Your task. Only the lines in the entries below from the line with "Otomate Destek" to the line with "Thân khớp được", both included, belong in the answer, transcribed exactly and without pictures.

Dataset records.
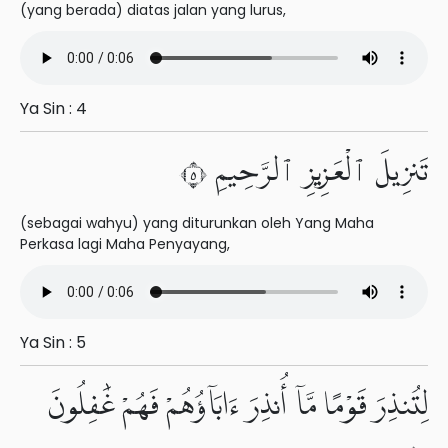
(yang berada) diatas jalan yang lurus,
Ya Sin : 4
تَنزِيلَ ٱلْعَزِيزِ ٱلرَّحِيمِ ٥
(sebagai wahyu) yang diturunkan oleh Yang Maha
Perkasa lagi Maha Penyayang,
Ya Sin : 5
لِتُنذِرَ قَوْمًا مَّآ أُنذِرَ ءَابَآؤُهُمْ فَهُمْ غَٰفِلُونَ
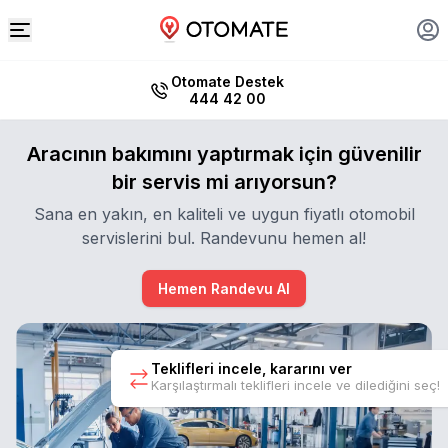
Otomate Destek
444 42 00
Aracının bakımını yaptırmak için güvenilir
bir servis mi arıyorsun?
Sana en yakın, en kaliteli ve uygun fiyatlı otomobil
servislerini bul. Randevunu hemen al!
Hemen Randevu Al
Teklifleri incele, kararını ver
Karşılaştırmalı teklifleri incele ve dilediğini seç!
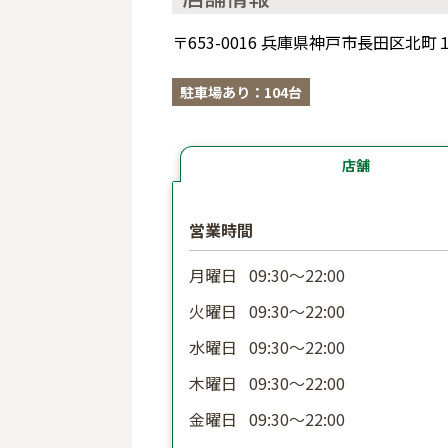
〒653-0016 兵庫県神戸市長田区
駐車場あり：104台
店舗
営業時間
月曜日
09:30〜22:00
火曜日
09:30〜22:00
水曜日
09:30〜22:00
木曜日
09:30〜22:00
金曜日
09:30〜22:00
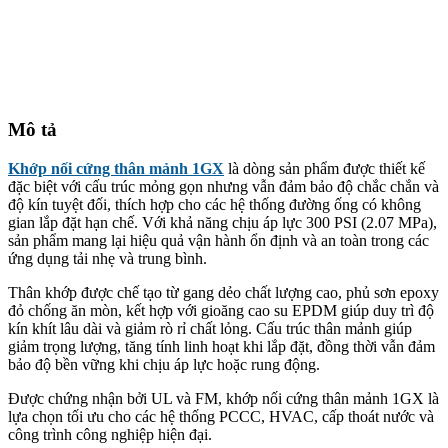
Mô tả
Khớp nối cứng thân mảnh 1GX
là dòng sản phẩm được thiết kế
đặc biệt với cấu trúc mỏng gọn nhưng vẫn đảm bảo độ chắc chắn và
độ kín tuyệt đối, thích hợp cho các hệ thống đường ống có không
gian lắp đặt hạn chế. Với khả năng chịu áp lực 300 PSI (2.07 MPa),
sản phẩm mang lại hiệu quả vận hành ổn định và an toàn trong các
ứng dụng tải nhẹ và trung bình.
Thân khớp được chế tạo từ gang dẻo chất lượng cao, phủ sơn epoxy
đỏ chống ăn mòn, kết hợp với gioăng cao su EPDM giúp duy trì độ
kín khít lâu dài và giảm rò rỉ chất lỏng. Cấu trúc thân mảnh giúp
giảm trọng lượng, tăng tính linh hoạt khi lắp đặt, đồng thời vẫn đảm
bảo độ bền vững khi chịu áp lực hoặc rung động.
Được chứng nhận bởi UL và FM, khớp nối cứng thân mảnh 1GX là
lựa chọn tối ưu cho các hệ thống PCCC, HVAC, cấp thoát nước và
công trình công nghiệp hiện đại.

Written answer.
Otomate Destek
444 42 00
Aracının bakımını yaptırmak için güvenilir
bir servis mi arıyorsun?
Sana en yakın, en kaliteli ve uygun fiyatlı otomobil
servislerini bul. Randevunu hemen al!
Hemen Randevu Al
Teklifleri incele, kararını ver
Karşılaştırmalı teklifleri incele ve dilediğini seç!
〒653-0016 兵庫県神戸市長田区
駐車場あり：104台
店舗
営業時間
月曜日
09:30〜22:00
火曜日
09:30〜22:00
水曜日
09:30〜22:00
木曜日
09:30〜22:00
金曜日
09:30〜22:00
Mô tả
Khớp nối cứng thân mảnh 1GX
là dòng sản phẩm được thiết kế
đặc biệt với cấu trúc mỏng gọn nhưng vẫn đảm bảo độ chắc chắn và
độ kín tuyệt đối, thích hợp cho các hệ thống đường ống có không
gian lắp đặt hạn chế. Với khả năng chịu áp lực 300 PSI (2.07 MPa),
sản phẩm mang lại hiệu quả vận hành ổn định và an toàn trong các
ứng dụng tải nhẹ và trung bình.
Thân khớp được chế tạo từ gang dẻo chất lượng cao, phủ sơn epoxy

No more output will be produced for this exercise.